Она постучала согнутым пальцем в белый лоб около рога.
— Ты же не можешь не выпендриваться…
Единорог фыркнул ей в лицо тёплым молочным духом и снова повёл боком — вставай, мол, раз очнулась.
— Встаю, встаю, — проворчала Гермиона, с трудом поднимаясь. Сделала попытку погладить демона.
— Спасибо, маленький. Прости за грубость, это меня Малфой рассердил…
Её что-то легонечко укололо пониже спины справа. Она взвизгнула, схватилась за уколотое место, отскочила, обернулась — единорог стоял, почти касаясь спиной свода тоннеля, нагнув голову и недвусмысленно уставив рог.
— Ты ещё и бодаешься! — сказала она . От резких движений у неё опять закружилась голова, и она ухватилась за вогнутую стену тоннеля, — нет, чтобы извиниться… А где моя сумка?
На запястье болтался обрывок цепочки.

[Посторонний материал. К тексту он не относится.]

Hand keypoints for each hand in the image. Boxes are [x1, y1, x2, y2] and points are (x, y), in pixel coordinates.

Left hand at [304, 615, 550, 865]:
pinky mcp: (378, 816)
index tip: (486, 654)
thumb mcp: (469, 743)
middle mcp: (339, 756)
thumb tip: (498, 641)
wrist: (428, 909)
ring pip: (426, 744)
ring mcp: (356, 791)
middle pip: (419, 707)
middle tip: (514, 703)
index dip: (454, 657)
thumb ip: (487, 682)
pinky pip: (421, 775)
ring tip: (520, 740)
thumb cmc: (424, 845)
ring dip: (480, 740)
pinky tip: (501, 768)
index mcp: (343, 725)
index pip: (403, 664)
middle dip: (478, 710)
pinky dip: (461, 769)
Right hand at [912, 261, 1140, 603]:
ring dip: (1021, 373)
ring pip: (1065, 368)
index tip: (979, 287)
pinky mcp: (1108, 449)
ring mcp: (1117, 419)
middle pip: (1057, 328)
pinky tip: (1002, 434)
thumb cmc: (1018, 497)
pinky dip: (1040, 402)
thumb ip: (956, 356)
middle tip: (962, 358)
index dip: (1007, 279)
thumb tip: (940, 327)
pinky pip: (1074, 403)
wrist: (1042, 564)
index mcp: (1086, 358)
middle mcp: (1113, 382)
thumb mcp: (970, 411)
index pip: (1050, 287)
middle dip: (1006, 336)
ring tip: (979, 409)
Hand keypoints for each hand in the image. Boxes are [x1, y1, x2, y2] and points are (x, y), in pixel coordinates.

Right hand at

Единорог замекал от ужаса.
— Не нужно так расстраиваться, — утешила его Гермиона, — пока ты зверь, тебе не нужны ни штаны, ни волшебная палочка…

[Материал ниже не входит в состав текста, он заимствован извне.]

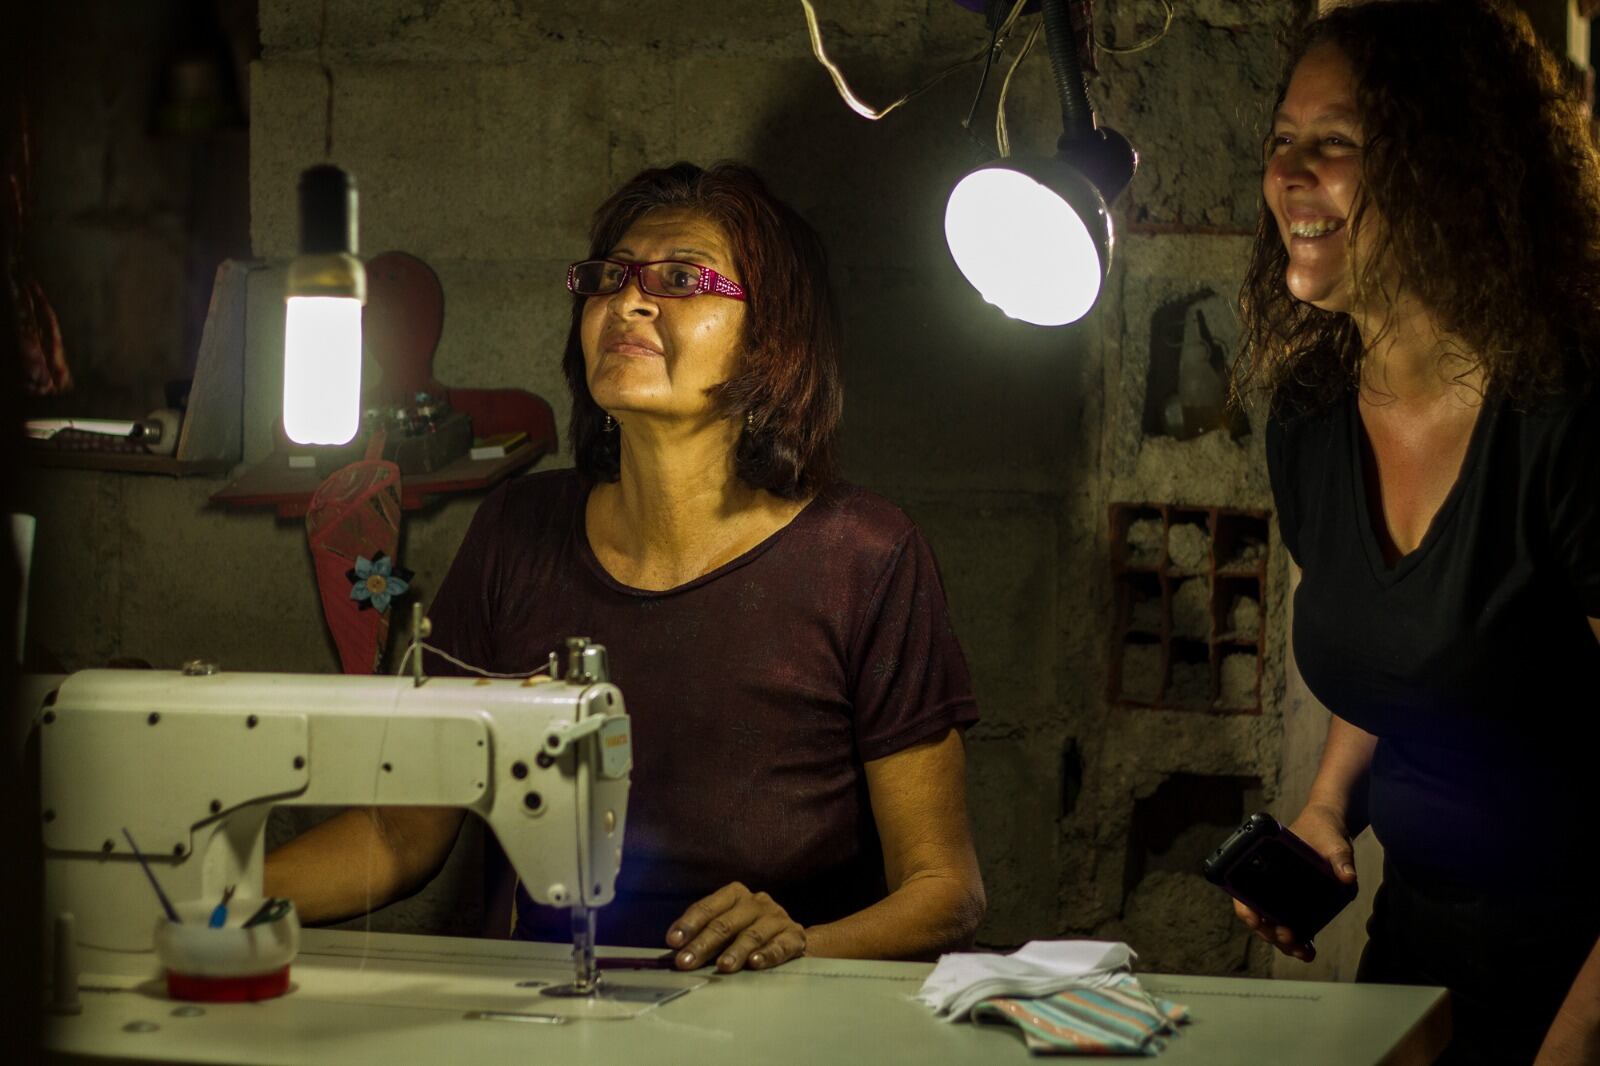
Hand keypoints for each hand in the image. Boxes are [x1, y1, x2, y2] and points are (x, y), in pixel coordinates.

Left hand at [665, 882, 806, 972]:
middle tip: (686, 962)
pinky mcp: (794, 936)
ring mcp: (777, 918)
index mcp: (734, 895)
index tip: (673, 942)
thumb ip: (702, 934)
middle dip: (703, 944)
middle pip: (725, 923)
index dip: (689, 924)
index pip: (707, 908)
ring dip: (735, 951)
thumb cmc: (749, 932)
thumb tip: (675, 950)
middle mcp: (756, 902)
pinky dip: (767, 954)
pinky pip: (780, 945)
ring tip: (722, 966)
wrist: (792, 939)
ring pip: (752, 934)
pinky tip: (755, 963)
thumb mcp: (726, 927)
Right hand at [1232, 804, 1357, 962]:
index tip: (1256, 920)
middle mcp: (1269, 884)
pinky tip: (1308, 950)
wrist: (1328, 827)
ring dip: (1284, 942)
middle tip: (1288, 937)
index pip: (1243, 893)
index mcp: (1263, 866)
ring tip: (1303, 952)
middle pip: (1260, 916)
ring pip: (1274, 925)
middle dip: (1271, 932)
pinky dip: (1297, 940)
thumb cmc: (1322, 830)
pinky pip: (1290, 923)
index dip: (1246, 909)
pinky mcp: (1297, 903)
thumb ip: (1340, 858)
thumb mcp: (1333, 842)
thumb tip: (1347, 878)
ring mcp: (1281, 895)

Единорог раздул ноздри, взрыл копытом каменный пол тоннеля и снова уставил рог. Живоглот сжался в клубок, сверкая глазищами, а демон почти погас от огорчения.
— Паникёры, — сказала им Гермиона, — за кого вы меня принимаете? На сумке заклятие Нетеряемости, нам надо только подождать немного, и она сама к нам приползёт. — Она посмотрела на демона, — сделаешь нам водички? Сил нету колдовать…

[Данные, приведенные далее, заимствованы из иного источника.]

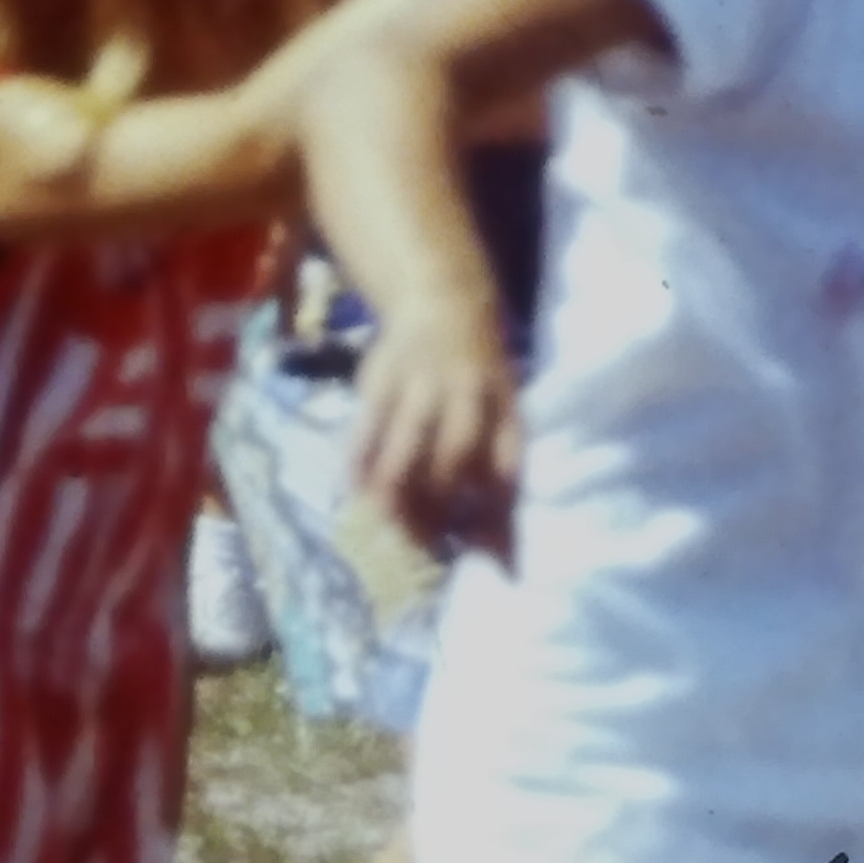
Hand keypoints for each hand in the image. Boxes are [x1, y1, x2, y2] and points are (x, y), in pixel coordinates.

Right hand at [351, 296, 525, 568]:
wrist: (444, 300)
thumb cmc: (480, 380)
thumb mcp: (503, 413)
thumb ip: (499, 481)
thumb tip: (504, 558)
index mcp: (505, 408)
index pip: (506, 470)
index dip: (499, 519)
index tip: (492, 563)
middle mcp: (467, 394)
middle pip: (454, 458)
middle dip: (439, 507)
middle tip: (426, 544)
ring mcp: (422, 382)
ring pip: (406, 445)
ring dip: (395, 491)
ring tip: (388, 523)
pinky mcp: (383, 376)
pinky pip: (367, 426)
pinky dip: (360, 462)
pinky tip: (357, 490)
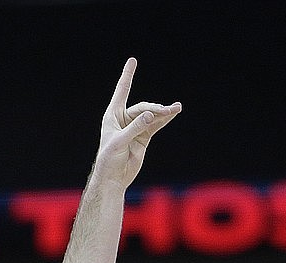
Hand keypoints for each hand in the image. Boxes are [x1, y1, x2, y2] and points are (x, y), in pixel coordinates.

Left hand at [93, 58, 180, 188]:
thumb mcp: (119, 142)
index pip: (122, 92)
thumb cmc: (109, 160)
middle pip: (142, 108)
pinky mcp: (143, 137)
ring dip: (163, 112)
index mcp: (112, 116)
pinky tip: (174, 113)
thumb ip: (135, 128)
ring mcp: (135, 128)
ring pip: (151, 116)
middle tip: (166, 112)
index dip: (127, 76)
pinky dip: (164, 119)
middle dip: (154, 109)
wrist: (113, 179)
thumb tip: (151, 115)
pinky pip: (156, 125)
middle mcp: (123, 119)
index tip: (133, 61)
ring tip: (176, 109)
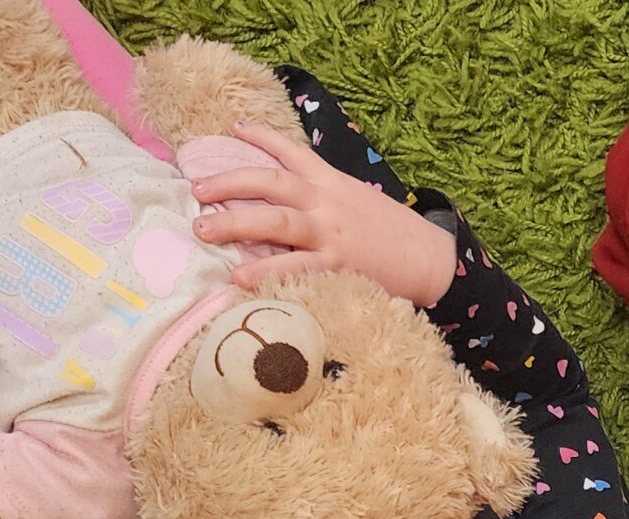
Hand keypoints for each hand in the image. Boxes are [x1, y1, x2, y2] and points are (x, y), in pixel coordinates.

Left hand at [191, 122, 456, 305]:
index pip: (290, 151)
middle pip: (268, 181)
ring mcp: (330, 233)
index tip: (233, 131)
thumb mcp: (360, 202)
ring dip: (233, 223)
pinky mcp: (338, 265)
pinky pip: (295, 266)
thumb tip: (296, 201)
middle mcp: (326, 202)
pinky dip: (266, 270)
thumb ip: (328, 198)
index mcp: (332, 183)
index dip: (260, 137)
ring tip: (202, 230)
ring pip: (274, 220)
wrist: (433, 259)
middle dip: (228, 183)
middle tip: (196, 191)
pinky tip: (241, 277)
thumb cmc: (395, 236)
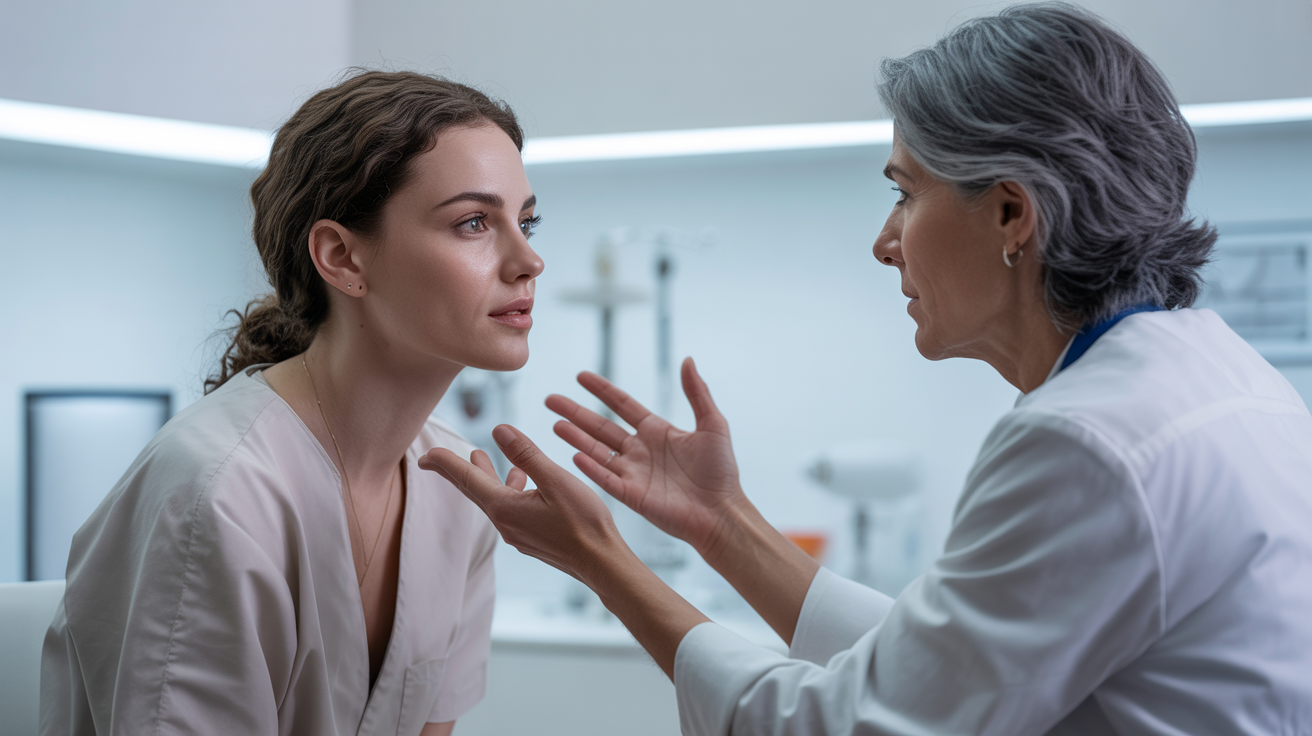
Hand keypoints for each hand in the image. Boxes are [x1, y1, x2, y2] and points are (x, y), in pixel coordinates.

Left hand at [419, 426, 627, 586]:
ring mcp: (517, 534)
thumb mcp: (556, 481)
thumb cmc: (584, 523)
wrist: (602, 563)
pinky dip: (507, 490)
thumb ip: (527, 455)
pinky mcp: (530, 538)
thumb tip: (499, 430)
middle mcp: (505, 523)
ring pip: (493, 499)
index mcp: (505, 508)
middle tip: (434, 458)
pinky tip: (522, 482)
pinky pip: (509, 510)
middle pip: (474, 490)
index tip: (425, 454)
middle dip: (456, 470)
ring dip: (486, 477)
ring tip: (481, 458)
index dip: (445, 463)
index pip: (466, 480)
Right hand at [547, 357, 747, 560]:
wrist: (722, 512)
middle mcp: (640, 451)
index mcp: (657, 432)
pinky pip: (606, 479)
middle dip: (575, 412)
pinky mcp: (632, 496)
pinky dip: (590, 468)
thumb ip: (697, 393)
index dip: (602, 390)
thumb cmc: (722, 471)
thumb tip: (688, 360)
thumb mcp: (712, 424)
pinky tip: (574, 455)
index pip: (623, 405)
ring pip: (597, 452)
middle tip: (551, 399)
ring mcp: (633, 473)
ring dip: (576, 438)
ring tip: (555, 424)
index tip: (581, 376)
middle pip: (601, 427)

Силы у неё были, хотя чувствовала она себя нехорошо. Но пусть малыш сделает что-нибудь полезное.
Демон заскакал от стенки к стенке, обнаружил валун с округлым углублением в середине и быстро набросал туда ледышек. Ледышки растаяли, заполнив углубление хрустальной водой. Кот немедленно принялся лакать.
Единорог многозначительно посмотрел на Гермиону.
— Не буду я тебя обращать, — сказала она, — ты же голый.
Он игриво махнул хвостом, чуть не сметя Живоглота, и вопросительно склонил голову набок.
— Да, стесняюсь. Поэтому будем ждать, пока прибудет твоё имущество. Кроме того, ты в таком виде очень красивый.
Единорог поклонился.
— А главное, молчаливый.
Единорог обиделся и пошёл к поилке, где тут же сцепился с Живоглотом из-за места, а демон опустился до уровня подбородка Гермионы и сотворил для неё персональный водяной смерчик.
— Красота какая, — сказала Гермиона, — даже жалко пить.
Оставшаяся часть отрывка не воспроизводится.